By Nicholas Jason Lopez
Austin, Texas-based Indie-folk duo Tele Novella recently dropped the music video for their new single “Never.”
The track follows up previous singles “Words That Stay” and “Technicolor Town,” all of which will be featured on their sophomore effort ‘Merlynn Belle,’ which is slated to release on Feb. 5, 2021 via Kill Rock Stars.
Tele Novella are Natalie Ribbons and Jason Chronis, both of whom have played in separate projects, such as Agent Ribbons, Voxtrot and Belaire.
The Music Bugle had the chance to talk with Ribbons about ‘Merlynn Belle’ and more.
Music Bugle – What inspired your artist name?
Natalie Ribbons – Jason’s family is from Mexico and he grew up with his grandmother and mother watching lots of Mexican Telenovelas. We loved the idea of it being a band name, but wanted to change the spelling so that it was searchable! I also love how the word sounds and feels saying it… it reminds me of an ice cream flavor.
Music Bugle – What excites you about indie-folk music?
Natalie Ribbons – We really aren’t inspired by a general genre of music and never have been. We both consume and savor lots of music. Much of the time, we agree what’s good, but sometimes, we don’t. The most interesting and stimulating and sincere creators carve out their own niche rather than try to make a home in a pre-existing one. The genre “indie-folk” is so vague that it’s completely meaningless, therefore, uninspiring. I’m inspired by artists that have given up on packaging themselves correctly to be successful, or otherwise never cared to begin with! (Laughs) We have made that mistake before and got caught up in the stressful charade of trying to be successful. Once we became thoroughly nauseated by that experience, we kicked over our own sandcastle and started over with this record, ‘Merlynn Belle.’ It doesn’t bother us in the slightest if you want to call it “indie-folk” because it’s folky and it’s independent!

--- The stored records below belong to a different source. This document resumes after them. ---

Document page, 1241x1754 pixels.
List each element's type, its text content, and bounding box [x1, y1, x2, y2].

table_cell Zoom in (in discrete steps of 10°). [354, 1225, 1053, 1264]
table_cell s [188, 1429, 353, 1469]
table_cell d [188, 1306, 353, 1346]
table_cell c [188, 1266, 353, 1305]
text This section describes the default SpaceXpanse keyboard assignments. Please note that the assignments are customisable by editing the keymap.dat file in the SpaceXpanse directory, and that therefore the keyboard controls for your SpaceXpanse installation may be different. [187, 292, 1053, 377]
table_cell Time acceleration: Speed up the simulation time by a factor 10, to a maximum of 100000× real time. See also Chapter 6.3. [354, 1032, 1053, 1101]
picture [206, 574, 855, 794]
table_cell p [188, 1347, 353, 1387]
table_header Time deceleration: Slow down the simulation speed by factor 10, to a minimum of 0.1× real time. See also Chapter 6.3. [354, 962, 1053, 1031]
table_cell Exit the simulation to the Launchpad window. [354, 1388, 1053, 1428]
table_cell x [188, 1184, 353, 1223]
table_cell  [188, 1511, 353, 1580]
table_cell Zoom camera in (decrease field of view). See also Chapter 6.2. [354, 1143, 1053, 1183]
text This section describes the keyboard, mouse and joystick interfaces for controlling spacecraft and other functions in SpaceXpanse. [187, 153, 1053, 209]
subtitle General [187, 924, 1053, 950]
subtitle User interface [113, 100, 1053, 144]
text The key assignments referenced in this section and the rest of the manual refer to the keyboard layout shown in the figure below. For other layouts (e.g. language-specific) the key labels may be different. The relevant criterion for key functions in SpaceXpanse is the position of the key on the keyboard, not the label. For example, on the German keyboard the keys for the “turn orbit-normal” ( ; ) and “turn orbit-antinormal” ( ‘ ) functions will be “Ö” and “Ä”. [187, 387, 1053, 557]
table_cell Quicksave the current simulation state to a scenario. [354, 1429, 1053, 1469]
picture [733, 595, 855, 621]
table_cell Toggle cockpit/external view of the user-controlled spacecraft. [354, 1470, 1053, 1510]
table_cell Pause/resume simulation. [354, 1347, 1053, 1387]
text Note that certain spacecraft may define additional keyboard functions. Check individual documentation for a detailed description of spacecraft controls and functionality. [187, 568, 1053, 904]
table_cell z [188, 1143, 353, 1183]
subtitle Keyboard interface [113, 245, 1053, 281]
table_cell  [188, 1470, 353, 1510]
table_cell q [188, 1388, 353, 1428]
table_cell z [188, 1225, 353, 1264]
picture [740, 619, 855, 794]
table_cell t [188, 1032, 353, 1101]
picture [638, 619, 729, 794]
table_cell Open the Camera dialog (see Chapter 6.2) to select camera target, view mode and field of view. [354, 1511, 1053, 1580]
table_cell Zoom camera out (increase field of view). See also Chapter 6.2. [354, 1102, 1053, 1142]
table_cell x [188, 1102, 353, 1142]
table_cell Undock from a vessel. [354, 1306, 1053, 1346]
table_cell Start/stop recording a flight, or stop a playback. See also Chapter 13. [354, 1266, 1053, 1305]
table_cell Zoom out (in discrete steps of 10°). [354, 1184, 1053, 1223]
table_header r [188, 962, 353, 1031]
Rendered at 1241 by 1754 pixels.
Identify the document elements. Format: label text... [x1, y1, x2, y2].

However, our identity has way more facets than that.
Music Bugle – Where did you get the idea for the video for your previous single “Words That Stay?”
Natalie Ribbons – Some of our favorite movies happened to take place in time periods where the actors donned white wigs, such as “Barry Lyndon” and the film “Amadeus.” The video was largely inspired by those two films and we knew we found the perfect location to shoot it after staying at a historic bed and breakfast in Gonzales, Texas called “Belle Oaks Mansion.” So many antiques and pastel colors, it was perfect!
Music Bugle – What was it like putting together your sophomore album ‘Merlynn Belle’?
Natalie Ribbons – It was truly invigorating. We weren’t entirely positive that the band would continue on after suffering from severe burnout after releasing the previous record. The process we used making this one was so simple and understated that it made recording humble and approachable again. We used a Tascam cassette 8-track and also recorded each song completely from beginning to end instead of layering a body of songs from the rhythm section up, as we had before. Each song had a moment, a tiny snow globe of inspiration and it really felt like making art again.
Music Bugle – How would you describe Austin to someone who hasn’t been there before?
Natalie Ribbons – This is a hard one because Austin is in a difficult phase of severe growing pains. Jason and I live in a small, historic Texas town about 40 minutes away called Lockhart, where many artists and musicians have started to flee to in search of affordable rent. I would describe Austin as young and dumb. In other words, it is friendly, eager, a little too trusting and highly short-sighted.
Music Bugle – Who are you listening to right now, music-wise?
Natalie Ribbons – Been digging this new artist named Jack Name. His new record is fantastic. We also listen to this Italian folk-prog record by Saint Just a lot when it starts to get wintery outside.
Music Bugle – What inspires you the most?
Natalie Ribbons – I just like to play, like a child. Adults need to play just as they did when they were young, but it gets harder to make time for it. We are better people when we allow ourselves to play. That’s how good ideas have the needed space to occur to you! In other people’s work, I am inspired by the trifecta of sincerity, cleverness and simplicity.
Music Bugle – Does social media make it easier or harder for musicians to stand out these days?
Natalie Ribbons – Hmm. Easier, I think? I’m no expert, but something tells me that social media is not the problem exactly. I don’t know what it is, but I’d say social media helps more than hurts.
Music Bugle – How have you been affected by the COVID-19 pandemic?
Natalie Ribbons – I own a vintage clothing store that’s been closed pretty much the whole time, but we’re getting by. It’s been a time of slender means, but we’ve been lucky to have so much space to create and record and make super 8 music videos, so I am grateful.
Music Bugle – How would you define the year 2020?
Natalie Ribbons – A time of growing pains. I have a lot of empathy for the people that this trying year has harmed and out of respect, I don’t want to overly-emphasize the silver lining. I’ll say that I think everyone is walking away knowing more about who they are as individuals and also who we are as a society. Some of it is not good, but we needed to know the truth.